§ **REQUIRED WORK**
Carry the interview passage about New Age spirituality and lost civil liberties forward from its final question.

§ **EXTRACT PROVIDED**
Your work in spirituality is sometimes lumped with the New Age movement, and some folks in the New Age movement seem to think that reality is whatever your consciousness pays attention to. And they then want to direct their consciousness away from anything bad. I’ve had a terrible time trying to wake people up – at least those kind of people – to how terrible things have gotten here in the US. Our Constitution is gone now. The President can just order any American, or anybody in the world, executed with no trial and no juridicial proceedings whatsoever. So we’ve completely lost our Bill of Rights. And you try to tell some “spiritual” people about it, and they don’t want to hear it. They want to meditate on something beautiful. How do you change them into people who can put up with the pain?

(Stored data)
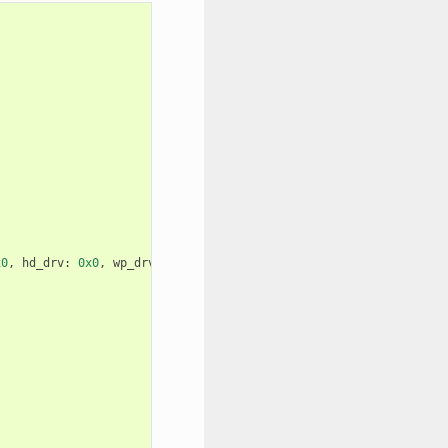
x0
,
hd_drv
:
0x0
,
wp_drv
:
0x0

§ **EXPECTED OUTPUT**
Marianne Williamson

You make an excellent point. There is a misunderstanding that you find among a lot of so-called spiritual people, in just the way that you articulated it. And I think the misunderstanding is not just a misunderstanding about what’s happening in the world, it’s a misunderstanding of spirituality.  Because nothing that would lead you to ignore human suffering is spiritually sound. Buddha became Buddha when he exited his father’s compound and saw human suffering for the first time. So the idea that in the name of the spiritual journey, you’re ignoring the fact that 17,000 children are dying every day from hunger, from starvation, out of a so-called “spiritual” perspective…if you’re ignoring the fact that we have the highest incarceration rate in the world, or any nation in history…that in the name of some “spiritual” perspective you’re ignoring that our own child poverty rate is 23.1 percent…and, as you were saying, the National Defense Authorization Act and so forth…if you, out of some “spiritual” perspective, are ignoring Citizens United and what it does to actually imperil US democracy…all of that’s more of a narcissistic perspective than anything profoundly spiritual.

I don’t think that if you were spiritual you would have ignored slavery, or that if you were spiritual you would have ignored the oppression of anyone anywhere.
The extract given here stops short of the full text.